This was the coolest thing: the world's longest escalator! Apparently a lot of the people who live up on Victoria Peak (for the views, I would imagine) work downtown in Central, but it was hard for them to get there because it's too hot and humid to walk back and forth up the steep hills (even now, it was in the low 80s with high humidity) and the streets are too narrow to handle all that commuting traffic. The solution? Build an escalator up to the people's houses! It goes down in the morning and up in the afternoon and evening. Really, it makes a scary amount of sense.



Love the escalator.



This guy probably does not love the escalator. I did mention the hills were steep, right?



More fun transportation. This is the Peak Tram, which takes people back and forth from Central/downtown to the top of Victoria Peak because, you know, it's steep and would be crappy to have to walk.



One thing: the Peak Tram path is really, really steep. So steep that the tram itself has a slanted floor so that people standing up won't fall over. Here we are on the way down, about to take the plunge, with the harbor in the distance. It looks like a roller coaster, doesn't it?

- **SUPPLIED RECORDS**:
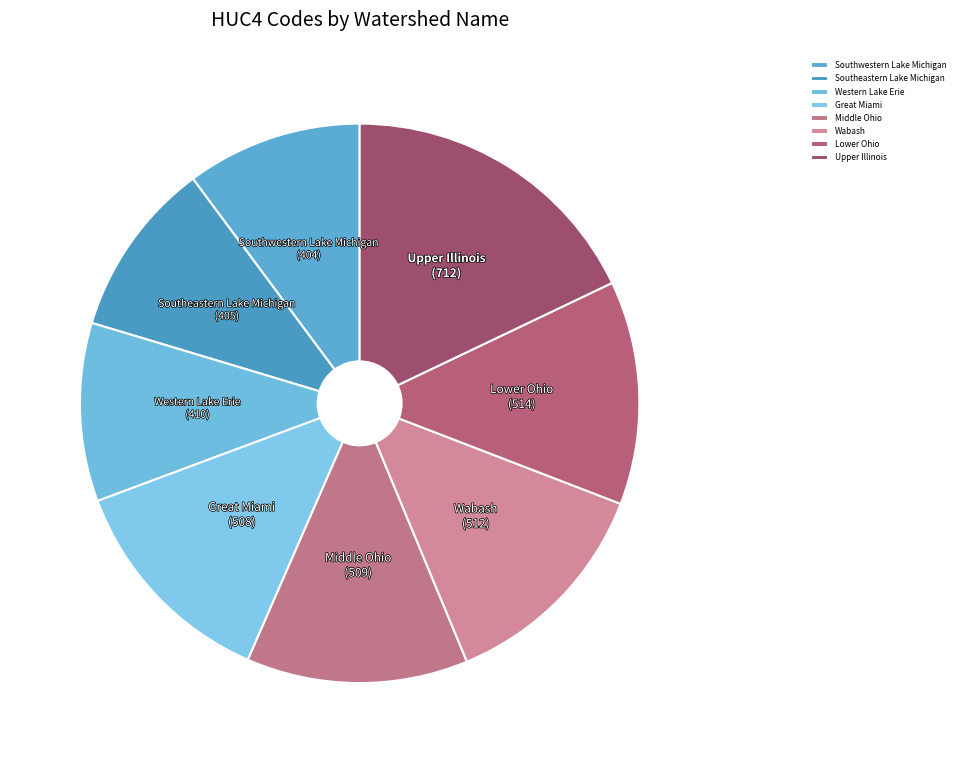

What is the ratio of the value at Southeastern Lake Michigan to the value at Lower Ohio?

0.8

==

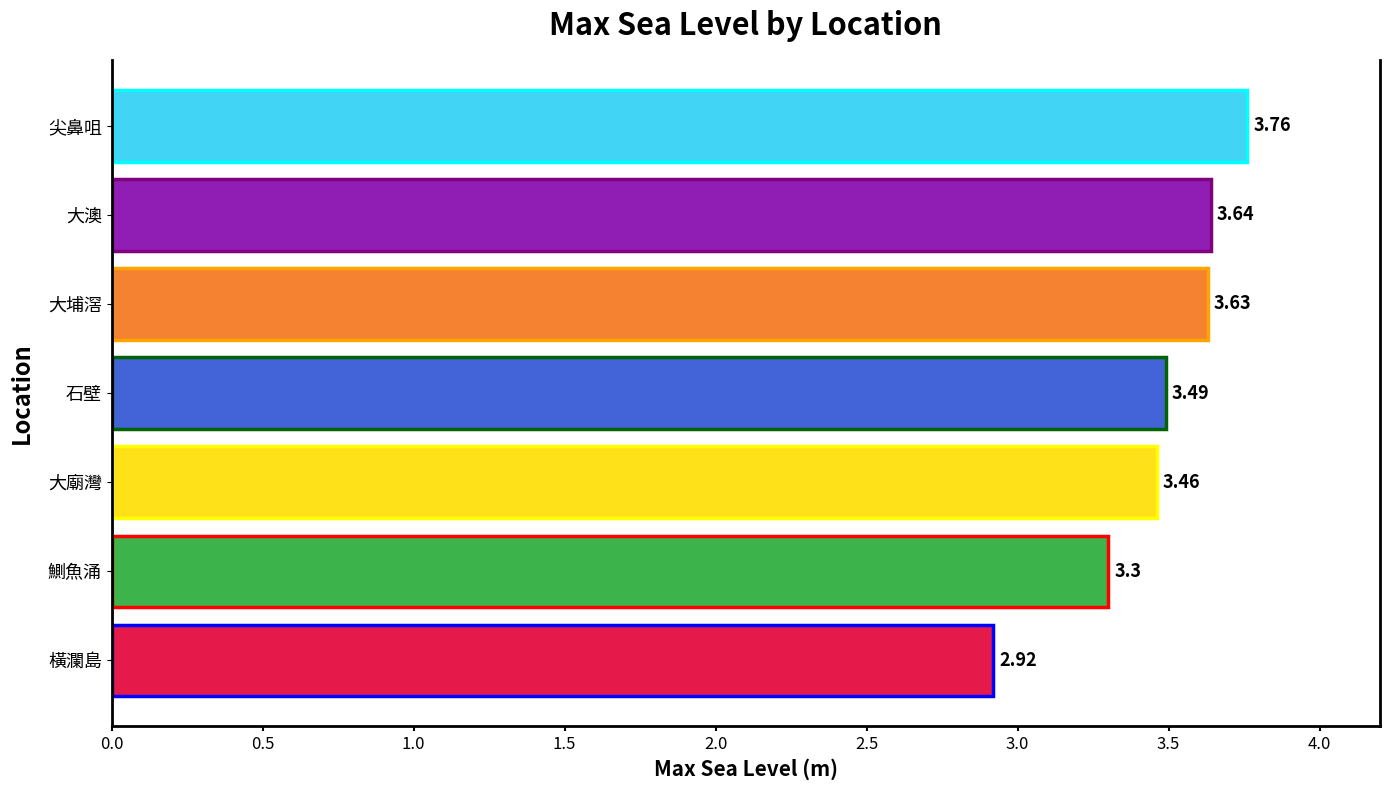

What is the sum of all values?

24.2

---

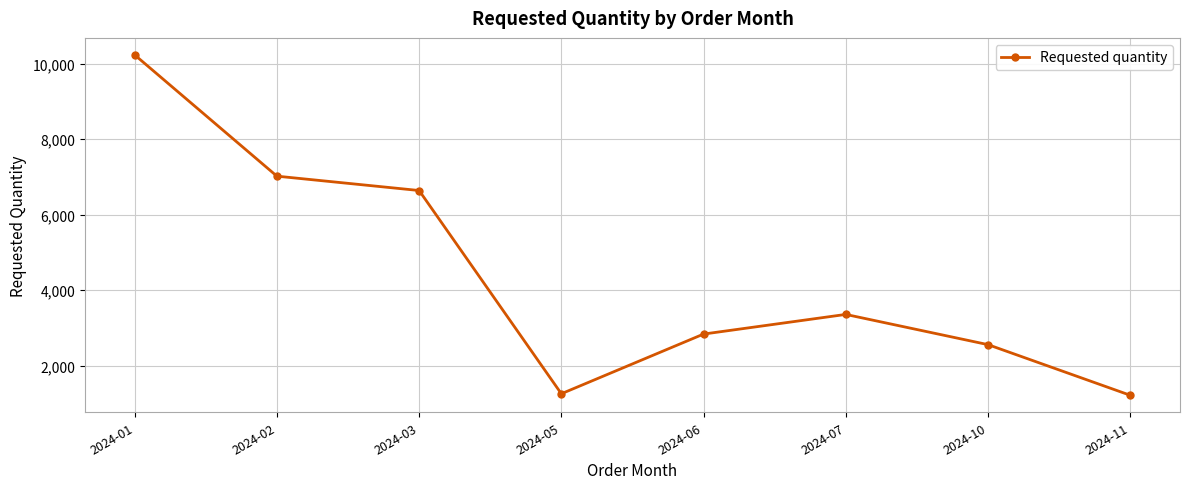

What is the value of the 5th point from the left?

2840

- **QUESTIONS**:
1. Answer these questions using the text about the escalator and the Peak Tram.
(a) In which direction does the escalator run in the morning?
(b) Between which two points does the Peak Tram carry people?
(c) Why does the tram have a slanted floor?
2. Decide whether each statement below agrees with the text about the escalator and the Peak Tram, and support each yes or no by quoting the deciding words.
(a) The escalator runs upward in the morning.
(b) The Peak Tram has a slanted floor.
(c) The temperature at the time was in the low 80s.
3. Copy out the part of the text about the escalator and the Peak Tram that starts with "This was the" and goes on through "amount of sense.", keeping every word and mark unchanged.

- **ANSWERS PROVIDED**:
1.
(a) Down.
(b) Between Central/downtown and the top of Victoria Peak.
(c) So that people standing up won't fall over.

2.
(a) No: "It goes down in the morning and up in the afternoon and evening."
(b) Yes: "the tram itself has a slanted floor so that people standing up won't fall over"
(c) Yes: "even now, it was in the low 80s with high humidity"

3.
This was the coolest thing: the world's longest escalator! Apparently a lot of the people who live up on Victoria Peak (for the views, I would imagine) work downtown in Central, but it was hard for them to get there because it's too hot and humid to walk back and forth up the steep hills (even now, it was in the low 80s with high humidity) and the streets are too narrow to handle all that commuting traffic. The solution? Build an escalator up to the people's houses! It goes down in the morning and up in the afternoon and evening. Really, it makes a scary amount of sense.